Matt, we see this from time to time. A accompany drops, a great quarterly report. The numbers are all just mind-blowing, and then you see the stock going down the next day. There can sometimes be an explanation for that and sometimes not. I don't know, what do you think?

Matt Frankel: That's a really tough thing to generalize. A lot of times you really have to dig into a company's earnings report to figure out why it's going up or down. AmEx (AXP 1.72%) was a great example that we just talked about. The stock went down after earnings even though on the surface it look great, but their revenue was white. The CEO gave some comments about how travel and entertainment were still pretty weak. The bottom line is there's literally hundreds of different factors that can move a stock after earnings. There's a lot in it. If a stock goes down after earnings and I don't see anything really wrong with the report from a long term investors perspective, I tend to think of it as a buying opportunity. When AmEx went down after earnings, I thought that was a buying opportunity.

Moser: Yeah.

Frankel: Whenever any of my favorite stocks miss this and go down afterwards, or better yet, have a great report and go down. I think Apple popped right after earnings but immediately took a nosedive.

Moser: You buy the dip.

Frankel: Yeah, definitely buy the dip, if nothing has changed from a long-term perspective.

Moser: Yeah.

Frankel: If the market was expecting $50 billion in revenue next year and they guide for $49.5 and the stock goes down, that's a buying opportunity.

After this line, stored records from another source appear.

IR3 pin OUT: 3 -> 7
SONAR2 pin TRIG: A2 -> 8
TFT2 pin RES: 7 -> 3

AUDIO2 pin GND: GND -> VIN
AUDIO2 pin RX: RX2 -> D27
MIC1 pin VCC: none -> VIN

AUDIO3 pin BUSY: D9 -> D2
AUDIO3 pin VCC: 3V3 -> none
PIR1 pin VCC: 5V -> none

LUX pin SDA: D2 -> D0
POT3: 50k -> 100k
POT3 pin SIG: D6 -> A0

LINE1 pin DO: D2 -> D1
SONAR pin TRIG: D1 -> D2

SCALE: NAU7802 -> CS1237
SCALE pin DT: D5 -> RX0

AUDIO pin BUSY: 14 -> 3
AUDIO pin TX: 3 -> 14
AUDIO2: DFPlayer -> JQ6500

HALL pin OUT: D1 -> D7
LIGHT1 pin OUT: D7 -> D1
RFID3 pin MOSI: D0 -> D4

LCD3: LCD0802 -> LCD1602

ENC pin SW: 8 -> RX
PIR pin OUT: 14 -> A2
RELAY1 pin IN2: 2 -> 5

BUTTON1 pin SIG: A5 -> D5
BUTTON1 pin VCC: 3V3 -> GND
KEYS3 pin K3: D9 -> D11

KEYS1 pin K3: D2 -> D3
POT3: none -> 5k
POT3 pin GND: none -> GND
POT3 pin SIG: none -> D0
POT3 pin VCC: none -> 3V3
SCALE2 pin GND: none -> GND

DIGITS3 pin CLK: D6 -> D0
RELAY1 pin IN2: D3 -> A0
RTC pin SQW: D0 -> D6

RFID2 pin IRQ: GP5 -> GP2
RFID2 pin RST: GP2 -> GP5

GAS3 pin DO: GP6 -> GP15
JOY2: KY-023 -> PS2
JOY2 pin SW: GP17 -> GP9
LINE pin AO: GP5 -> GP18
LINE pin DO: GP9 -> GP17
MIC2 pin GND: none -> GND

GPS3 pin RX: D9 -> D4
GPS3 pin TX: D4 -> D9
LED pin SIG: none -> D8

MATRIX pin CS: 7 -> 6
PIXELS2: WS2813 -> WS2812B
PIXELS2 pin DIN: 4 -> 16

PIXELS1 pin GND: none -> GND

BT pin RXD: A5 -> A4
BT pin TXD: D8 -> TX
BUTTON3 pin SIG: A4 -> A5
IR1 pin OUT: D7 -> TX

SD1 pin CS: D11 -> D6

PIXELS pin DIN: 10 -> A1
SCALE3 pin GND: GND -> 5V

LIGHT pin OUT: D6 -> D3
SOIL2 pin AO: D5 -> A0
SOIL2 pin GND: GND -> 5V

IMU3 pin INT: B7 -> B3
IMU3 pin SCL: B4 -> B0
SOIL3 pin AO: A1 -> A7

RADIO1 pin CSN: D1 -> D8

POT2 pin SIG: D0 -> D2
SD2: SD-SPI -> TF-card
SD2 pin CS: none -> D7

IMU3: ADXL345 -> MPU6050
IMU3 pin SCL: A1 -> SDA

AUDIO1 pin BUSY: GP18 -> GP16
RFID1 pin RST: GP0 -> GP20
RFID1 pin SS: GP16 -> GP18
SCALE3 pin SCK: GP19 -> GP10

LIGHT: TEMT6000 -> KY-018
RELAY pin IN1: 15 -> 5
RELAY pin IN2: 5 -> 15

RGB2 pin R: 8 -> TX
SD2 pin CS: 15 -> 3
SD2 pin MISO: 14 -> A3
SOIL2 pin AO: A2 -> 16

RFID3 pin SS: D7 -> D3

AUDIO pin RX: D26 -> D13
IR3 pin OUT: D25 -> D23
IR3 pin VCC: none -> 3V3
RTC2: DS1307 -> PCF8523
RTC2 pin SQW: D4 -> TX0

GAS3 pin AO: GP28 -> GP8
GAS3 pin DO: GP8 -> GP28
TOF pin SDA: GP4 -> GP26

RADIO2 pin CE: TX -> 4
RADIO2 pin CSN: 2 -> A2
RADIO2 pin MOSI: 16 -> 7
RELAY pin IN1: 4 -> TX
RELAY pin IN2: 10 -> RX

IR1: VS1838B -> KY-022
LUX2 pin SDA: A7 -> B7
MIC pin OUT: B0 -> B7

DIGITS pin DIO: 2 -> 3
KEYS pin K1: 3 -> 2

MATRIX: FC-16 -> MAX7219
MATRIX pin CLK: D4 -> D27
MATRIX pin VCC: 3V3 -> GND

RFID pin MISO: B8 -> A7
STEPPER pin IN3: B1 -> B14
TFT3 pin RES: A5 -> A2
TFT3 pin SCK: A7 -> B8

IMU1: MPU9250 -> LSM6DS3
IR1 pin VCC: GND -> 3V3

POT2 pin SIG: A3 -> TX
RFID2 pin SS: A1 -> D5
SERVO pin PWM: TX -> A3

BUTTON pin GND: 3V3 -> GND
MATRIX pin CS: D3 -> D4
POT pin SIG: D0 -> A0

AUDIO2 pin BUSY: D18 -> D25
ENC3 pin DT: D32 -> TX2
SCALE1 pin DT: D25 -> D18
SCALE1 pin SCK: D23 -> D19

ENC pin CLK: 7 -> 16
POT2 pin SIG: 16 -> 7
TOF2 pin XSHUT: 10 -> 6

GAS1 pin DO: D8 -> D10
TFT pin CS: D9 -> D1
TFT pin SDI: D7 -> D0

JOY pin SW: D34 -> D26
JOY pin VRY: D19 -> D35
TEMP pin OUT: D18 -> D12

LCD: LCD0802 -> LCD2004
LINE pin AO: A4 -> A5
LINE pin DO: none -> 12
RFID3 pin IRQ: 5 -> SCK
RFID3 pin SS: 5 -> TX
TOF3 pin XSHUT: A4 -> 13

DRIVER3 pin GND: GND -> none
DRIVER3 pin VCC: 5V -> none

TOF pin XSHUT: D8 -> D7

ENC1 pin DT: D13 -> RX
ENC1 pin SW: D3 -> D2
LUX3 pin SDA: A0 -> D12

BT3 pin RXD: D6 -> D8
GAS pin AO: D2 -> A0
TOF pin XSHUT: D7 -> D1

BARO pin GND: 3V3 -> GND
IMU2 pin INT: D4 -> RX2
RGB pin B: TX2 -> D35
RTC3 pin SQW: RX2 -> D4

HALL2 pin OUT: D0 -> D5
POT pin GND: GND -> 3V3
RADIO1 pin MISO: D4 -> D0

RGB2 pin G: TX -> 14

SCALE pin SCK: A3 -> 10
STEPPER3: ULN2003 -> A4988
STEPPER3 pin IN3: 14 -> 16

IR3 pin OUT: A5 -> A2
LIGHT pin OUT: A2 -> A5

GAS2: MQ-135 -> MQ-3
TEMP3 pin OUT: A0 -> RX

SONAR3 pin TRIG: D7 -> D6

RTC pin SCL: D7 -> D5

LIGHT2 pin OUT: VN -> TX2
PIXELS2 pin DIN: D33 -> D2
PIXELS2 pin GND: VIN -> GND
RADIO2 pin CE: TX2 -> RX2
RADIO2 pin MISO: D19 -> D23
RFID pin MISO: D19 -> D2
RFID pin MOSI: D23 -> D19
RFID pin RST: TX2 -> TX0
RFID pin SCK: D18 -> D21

Moser: Yeah. Investing is about the future. You've got any little thing in a call where analysts or investors can nitpick and say, this next quarter or this next year, this company is going to be spending more than we thought they were going to be spending and margins are going to be impacted by this. That's genuinely the short-term versus long-term approach. That's the difference between the two. It's not always easy to spot, to explain, or to rationalize, but that's why we invest the way that we do. Because typically, when you're talking about good businesses, one quarter doesn't make or break a good business. Oftentimes, even if a business is going to, say for example, that they're going to be investing a lot over the course of the next year, if that investment is meant to bolster sustainable and meaningful top-line growth, that investment eventually will stop. You'll be able to realize more on the bottom line when that investment stops. But if it results in that sustainable and meaningful top-line growth, then usually, it's going to be worth it, assuming they're able to pull back on that investment and realize those savings down to the bottom line. It's just a matter of taking that longer view, if you can hold that patience.

Apple and Amazon, two very good examples there in that, having gone through both of those quarters. Now will be the first day they were stellar, by virtually every measure. But you take into consideration the fact that they're coming off of some crazy comparable here with the past year. You've got Jeff Bezos, for example, he's going into what is his last quarter, I think as CEO of the business, Apple, are they going to realize the same iPhone tailwinds that they realized in the past. Just all sorts of questions that are brought in to play for shorter-term investors, which don't necessarily bother us as much. That's why you focus on the business and not the after-hours reactions because they're two very different things.